Nebula programmer Matthew Garrett has shed new light on a baffling bug that renders shiny Sammy computers completely unusable by accident, and blamed the flaw on Samsung's firmware – the built-in software that powers up the machine.

The models at risk are the 300E5C, NP700Z5C, NP700Z7C, and 530U3C series of Sammy PC laptops.

At first the fault was tracked down to a Linux kernel hardware driver that was quickly disabled by developers to protect users' machines when booting open-source Linux. Greg Kroah-Hartman, who built the Samsung-laptop driver with Samsung's help, advised people to "blacklist" the kernel module to avoid any heartbreak.

But Garrett took to his personal blog on Friday night to urge people to boot their Samsung laptops in old-fashioned BIOS mode rather than the new UEFI standard, regardless of their OS choice, to avoid catastrophe. He said motherboard death could be caused by any code, not just Linux, that tries to write to the firmware's built-in storage area.

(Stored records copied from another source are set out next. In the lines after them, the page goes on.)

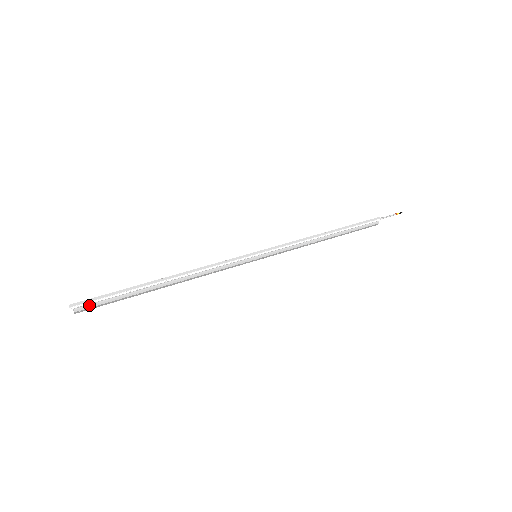
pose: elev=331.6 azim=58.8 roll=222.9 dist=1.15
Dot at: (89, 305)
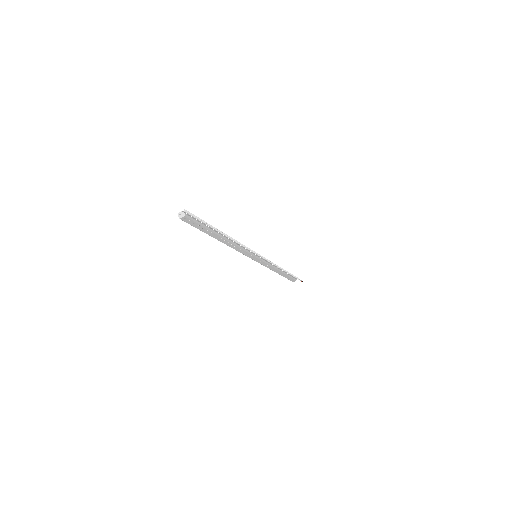
Dot at: (192, 217)
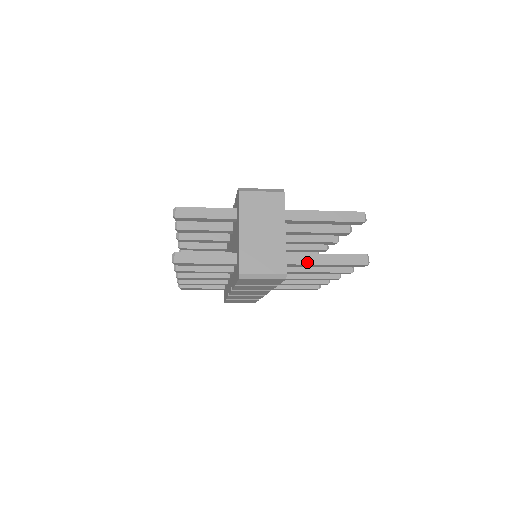
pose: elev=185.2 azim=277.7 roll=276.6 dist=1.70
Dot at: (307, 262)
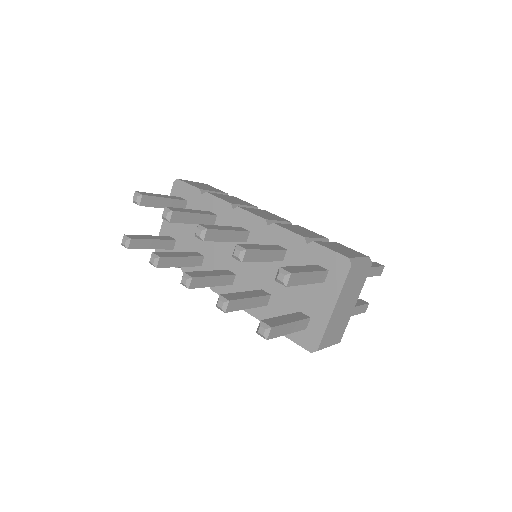
Dot at: occluded
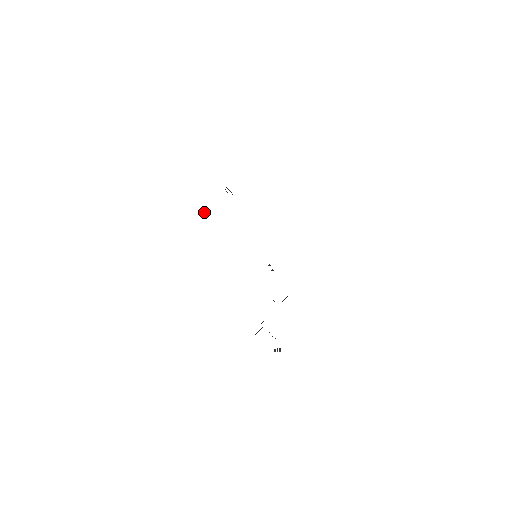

He wrote of the firmware-destroying flaw: "The information we now have indicates that there are other ways of triggering this."

According to Garrett, the disastrous bug is set off by writing too much information to the UEFI firmware's variables space, which causes a fatal error after a restart.

It is understood that Linux, when installing itself on the vulnerable laptops, triggers an exception and writes "too much" diagnostic data to the firmware's memory. According to the UEFI specification, it should not be possible to kill a computer by trying to storing too much information in the firmware but Sammy's hardware manages to do just that.

Microsoft's Windows could therefore potentially trip up just like Linux if it's not too careful: the open-source OS dumps 10KB of data into the firmware if the machine completely crashes. Windows 8 expects to be able to write 64KB into this variables storage area. But Garrett said he was able to brick his laptop by writing just 36KB to the Samsung UEFI from Windows.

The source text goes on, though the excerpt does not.